Michael Dembinski said...

The Trap - necessary viewing.

I'm always interested in seeing critiques of free-market democracy that are not conducted from the perspective of a dreary old leftie, but fresh insights based on psychology or biology.

As for the rest - do you not think that PO are manipulating the cross business for party political ends?

Jarosław Kaczyński has been given a noose and has obligingly put his own head into it. Now all Jarosław needs to do is kick away the stool.

student SGH said...

"The trap" - watched the first part, everything seems to indicate the review should by ready by the end of this week.

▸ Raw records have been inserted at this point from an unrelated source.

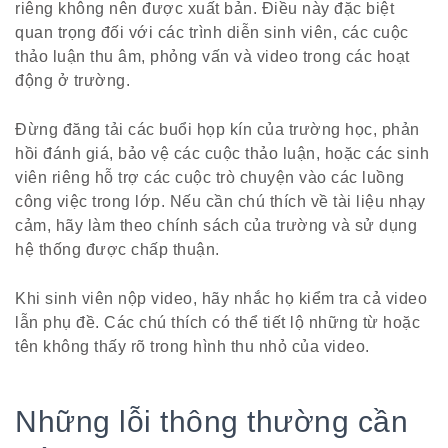
riêng không nên được xuất bản. Điều này đặc biệt
quan trọng đối với các trình diễn sinh viên, các cuộc
thảo luận thu âm, phỏng vấn và video trong các hoạt
động ở trường.
Đừng đăng tải các buổi họp kín của trường học, phản
hồi đánh giá, bảo vệ các cuộc thảo luận, hoặc các sinh
viên riêng hỗ trợ các cuộc trò chuyện vào các luồng
công việc trong lớp. Nếu cần chú thích về tài liệu nhạy
cảm, hãy làm theo chính sách của trường và sử dụng
hệ thống được chấp thuận.
Khi sinh viên nộp video, hãy nhắc họ kiểm tra cả video
lẫn phụ đề. Các chú thích có thể tiết lộ những từ hoặc
tên không thấy rõ trong hình thu nhỏ của video.
Những lỗi thông thường cần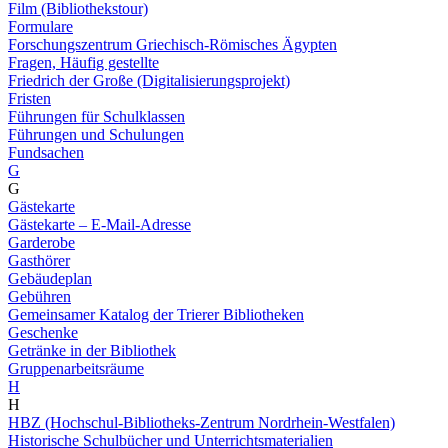
Film (Bibliothekstour)
Formulare
Forschungszentrum Griechisch-Römisches Ägypten
Fragen, Häufig gestellte
Friedrich der Große (Digitalisierungsprojekt)
Fristen
Führungen für Schulklassen
Führungen und Schulungen
Fundsachen
G
G
Gästekarte
Gästekarte – E-Mail-Adresse
Garderobe
Gasthörer
Gebäudeplan
Gebühren
Gemeinsamer Katalog der Trierer Bibliotheken
Geschenke
Getränke in der Bibliothek
Gruppenarbeitsräume
H
H
HBZ (Hochschul-Bibliotheks-Zentrum Nordrhein-Westfalen)
Historische Schulbücher und Unterrichtsmaterialien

And I'm open to see the critique from the leftist slant. Sometimes for fun (I'm not as biased as you Michael), sometimes to pick out errors in their reasoning, sometimes to nod, because their diagnoses of free market flaws are right, only their ways of fixing it aren't.

Free market is imperfect, we should not deny it and be very careful about trying to correct its functioning, not to make things worse.

PO - they're not clever enough to manipulate, they handle it blindfold. They'd be most grateful to wash their hands out of it.

Do you really think the cross issue will be Kaczynski's political death? He's just going back into the territory of lunatics.